**Acción requerida 1**
Reescribe de forma más breve, por favor, el párrafo del texto sobre la intolerancia que empieza con "Claro que, cuarenta y cinco". Conserva sus datos principales.
**Acción requerida 2**
Prosigue el texto sobre la intolerancia a partir de la última oración que aparece.

**Texto mostrado**
Si uno se apresta a hojear por
las mañanas los periódicos, se arriesga a enfrentarse a un gran dilema. O
desiste de ello de inmediato o, en el mejor de los casos, acaba con una
depresión de caballo.
¿El motivo? Que somos un país
ingobernable. Aquí cada cual se monta su fábula de lo que tiene que ser la
convivencia, y todos aquellos que discrepen son a despreciar. ¡Qué digo! Nada
de desprecio. Eso es poco. Son a perseguir y aniquilar.
Claro que, cuarenta y cinco
millones de personas discrepando unos de otros, o sea, cuarenta y cinco
millones de opiniones diferentes dispuestos a no ceder ninguno de ellos un paso
atrás de su posición, mientras no dejan de infamar y denigrar al prójimo, no
importe el grado de vecindad (a menudo tampoco de familiaridad), acusando a
todo quisqui de extremista, intolerante, atrasado y otras muchas cosas menos
confesables, habrá que reconocer que la tolerancia, ese pequeño detalle
imprescindible para convivir con un mínimo de paz, baja escandalosamente.
¿Ejemplos? Los periódicos.
Porque si usted no teme caer en
una morrocotuda depresión, abra algunos de ellos. Siempre y cuando su fortaleza
de aguante, paciencia y comprensión hacia los exaltados la haya comprobado
previamente.
Enseguida comprobará la cantidad
de reyezuelos que hay a su alrededor.
Tenemos a ese prototipo de
regidor, que arrapando, por quince votos de diferencia, por ejemplo, consigue
el título de alcalde. Y acto seguido, olvidando que la mitad de la población no
estuvo de acuerdo con su programa político, comienza a hacer y deshacer a su
antojo, entendiendo que la vara de mando se lo permite. ¡Es la autoridad! Y que
nadie se atreva a insinuar lo más mínimo, porque el acoso a la autoridad está
duramente castigado.

Registros extraídos de una colección
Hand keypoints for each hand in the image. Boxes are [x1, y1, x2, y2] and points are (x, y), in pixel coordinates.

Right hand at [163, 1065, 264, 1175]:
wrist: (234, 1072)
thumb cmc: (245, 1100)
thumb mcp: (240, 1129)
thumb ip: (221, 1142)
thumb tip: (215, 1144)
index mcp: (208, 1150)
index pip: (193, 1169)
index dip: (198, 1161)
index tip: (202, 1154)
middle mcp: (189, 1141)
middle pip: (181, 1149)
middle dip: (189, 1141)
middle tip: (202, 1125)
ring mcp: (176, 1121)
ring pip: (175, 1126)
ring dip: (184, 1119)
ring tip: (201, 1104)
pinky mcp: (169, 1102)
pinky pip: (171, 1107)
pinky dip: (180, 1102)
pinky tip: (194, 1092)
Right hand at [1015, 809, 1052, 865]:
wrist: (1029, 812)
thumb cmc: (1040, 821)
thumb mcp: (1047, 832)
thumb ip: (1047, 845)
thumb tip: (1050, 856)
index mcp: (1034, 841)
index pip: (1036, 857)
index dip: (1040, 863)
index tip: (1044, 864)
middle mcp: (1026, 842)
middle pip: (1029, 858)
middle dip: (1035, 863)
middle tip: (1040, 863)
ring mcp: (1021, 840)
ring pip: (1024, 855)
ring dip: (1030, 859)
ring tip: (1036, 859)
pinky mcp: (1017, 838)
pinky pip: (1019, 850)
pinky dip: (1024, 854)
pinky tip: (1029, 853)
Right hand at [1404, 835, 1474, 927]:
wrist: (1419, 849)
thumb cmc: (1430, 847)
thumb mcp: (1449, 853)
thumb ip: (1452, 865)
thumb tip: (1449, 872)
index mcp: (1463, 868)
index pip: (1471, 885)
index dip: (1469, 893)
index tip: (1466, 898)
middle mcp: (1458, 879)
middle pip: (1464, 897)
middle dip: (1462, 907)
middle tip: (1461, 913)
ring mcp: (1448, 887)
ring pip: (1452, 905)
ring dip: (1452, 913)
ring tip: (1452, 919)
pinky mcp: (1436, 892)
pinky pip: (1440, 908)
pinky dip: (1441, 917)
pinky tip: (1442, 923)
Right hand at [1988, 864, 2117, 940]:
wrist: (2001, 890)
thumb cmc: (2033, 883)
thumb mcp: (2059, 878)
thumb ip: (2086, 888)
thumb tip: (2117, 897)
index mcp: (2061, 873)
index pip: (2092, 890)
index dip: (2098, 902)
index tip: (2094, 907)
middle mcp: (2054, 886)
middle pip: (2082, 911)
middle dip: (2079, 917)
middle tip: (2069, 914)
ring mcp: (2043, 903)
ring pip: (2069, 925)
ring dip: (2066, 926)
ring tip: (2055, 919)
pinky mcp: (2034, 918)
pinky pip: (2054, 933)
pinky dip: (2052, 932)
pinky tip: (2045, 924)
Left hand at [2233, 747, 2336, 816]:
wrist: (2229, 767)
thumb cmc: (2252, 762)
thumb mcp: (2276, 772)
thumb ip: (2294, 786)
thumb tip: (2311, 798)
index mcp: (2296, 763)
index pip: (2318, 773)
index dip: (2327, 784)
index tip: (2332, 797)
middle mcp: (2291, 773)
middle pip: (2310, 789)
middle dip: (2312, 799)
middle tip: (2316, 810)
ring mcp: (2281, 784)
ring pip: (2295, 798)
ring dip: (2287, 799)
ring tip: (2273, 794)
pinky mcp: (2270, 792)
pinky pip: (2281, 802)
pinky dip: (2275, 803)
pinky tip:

**Área de respuesta 1**
Con cuarenta y cinco millones de personas que discrepan entre sí, no ceden un paso en su postura e infaman y denigran a los demás, sean vecinos o incluso familiares, tachándolos de extremistas, intolerantes o atrasados, hay que reconocer que la tolerancia baja escandalosamente. Esa tolerancia es imprescindible para convivir con un mínimo de paz.

**Área de respuesta 2**
Y si hay que dirimir las
discrepancias en el juzgado, una de las dos partes no tardará en tildar al juez
de fascista, corrupto y cosas por el estilo.
Porque, ¿aceptar el veredicto?
¡Qué cosas! Hombre, si me favorece, aún, aún, pero en caso contrario, de todas,
todas, será una injusticia.
Y enfadado, porque a ojos del
desleal la sentencia fue ilegal; porque ha sido víctima de un estado infecto y
corrompido; porque a muchos otros, principalmente los amigos del juez y los muy
potentados las sentencias siempre les benefician, por todo eso, ese
inconformado se siente con el derecho de negarse a contribuir con sus
obligaciones. Como es, por ejemplo, a ser honesto en la declaración de la renta.
Envuelto en esa capa de reyezuelo
del reino de su persona, se considera con todo el derecho a tomar sus propias
decisiones sin necesidad de dar más explicaciones a nadie. Y añadirá:
“Porque los demás son unos cafres
que no quieren entender mis razones”.